07.12.2021, 23:01
Gebannt verfolgte sie die Bewegungen der Männer, wenn sie ihre Krüge zusammenstießen oder sie an ihre Lippen hoben. Das Mädchen fragte sich, wie es wohl schmecken würde, wenn sie dieses Getränk, das sie Alkohol nannten, kosten würde. Wenn es ihnen allen immer so gut schmeckte, dann musste es so süß wie die Brombeeren im Wald sein, dass stellte sie sich lecker vor.
Noch völlig mit der Vorstellung beschäftigt, entging ihr, wie eine kleine Gestalt die Taverne verließ, nachdem sie einen blonden Schopf am Fenster gesehen hatte. Das leise Quietschen der Tür hätte sie eigentlich vorwarnen müssen, aber sie sah nur verträumt durch das Fenster in diese fremde Welt. Erst diese leise gezischte Erwähnung ihres Namens, ließ sie zusammenzucken, das Gleichgewicht auf ihren Zehnspitzen verlieren und auf der kleinen Holzkiste hin und her balancieren. Hätte sie besser aufgepasst, statt zu träumen, hätte sie sich nicht so sehr erschrecken müssen. Jetzt musste sie mit der Quittung leben. Mit einem leisen Schrei, kippelte die Kiste noch einmal hin und her, bevor sie schließlich nach hinten um fiel und das blonde Mädchen sich an dem kleinen Fenstersims festhalten musste, um nicht der kleinen Holzkiste zu folgen. Statt wie eigentlich geplant, fiel sie Lucien nicht um den Hals, um ihn anschließend zu entführen. Stattdessen hing sie nun da, konnte die untere Kiste mit den Füßen nicht erreichen und schnappte leicht panisch nach Luft.
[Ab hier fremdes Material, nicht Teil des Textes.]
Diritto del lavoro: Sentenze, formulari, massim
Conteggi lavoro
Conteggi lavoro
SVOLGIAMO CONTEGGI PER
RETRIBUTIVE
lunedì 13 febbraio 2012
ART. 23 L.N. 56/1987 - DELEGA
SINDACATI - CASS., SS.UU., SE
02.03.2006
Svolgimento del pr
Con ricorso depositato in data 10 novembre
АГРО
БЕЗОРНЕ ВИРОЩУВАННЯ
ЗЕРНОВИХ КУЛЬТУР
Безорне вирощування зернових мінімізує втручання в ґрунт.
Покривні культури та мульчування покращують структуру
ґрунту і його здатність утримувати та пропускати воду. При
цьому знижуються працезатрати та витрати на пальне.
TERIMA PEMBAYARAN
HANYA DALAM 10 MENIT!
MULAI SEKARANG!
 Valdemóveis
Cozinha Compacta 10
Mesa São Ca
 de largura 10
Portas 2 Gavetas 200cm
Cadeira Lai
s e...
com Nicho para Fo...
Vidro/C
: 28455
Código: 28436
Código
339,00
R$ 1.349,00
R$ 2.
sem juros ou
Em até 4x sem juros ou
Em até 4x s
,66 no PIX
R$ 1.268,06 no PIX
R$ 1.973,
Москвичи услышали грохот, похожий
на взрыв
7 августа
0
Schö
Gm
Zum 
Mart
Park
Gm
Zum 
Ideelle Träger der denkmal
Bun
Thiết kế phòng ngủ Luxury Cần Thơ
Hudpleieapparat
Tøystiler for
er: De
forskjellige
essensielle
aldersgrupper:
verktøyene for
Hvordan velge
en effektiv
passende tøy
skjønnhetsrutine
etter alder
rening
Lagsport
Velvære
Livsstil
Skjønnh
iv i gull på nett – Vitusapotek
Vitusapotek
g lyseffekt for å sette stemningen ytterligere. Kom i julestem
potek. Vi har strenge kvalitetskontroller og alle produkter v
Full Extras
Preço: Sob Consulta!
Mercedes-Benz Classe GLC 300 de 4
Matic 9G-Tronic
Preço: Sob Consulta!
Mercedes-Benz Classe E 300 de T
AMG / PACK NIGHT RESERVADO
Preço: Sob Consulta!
„Lucien!“, rief sie leise. Ihre Stimme klang nicht so fragend, wie die ihres Bruders, sondern ein kleines bisschen ängstlich. Niemals würde sie zugeben, dass zu empfinden, aber ganz aus ihrer Stimme verbannen, konnte sie dieses Gefühl auch nicht. Es beruhigte sie auch nicht, dass es zum Glück nur ihr Bruder war, der sie so sehen würde, denn auch vor ihm wollte sie nicht so peinlich an einem Fenstersims hängen.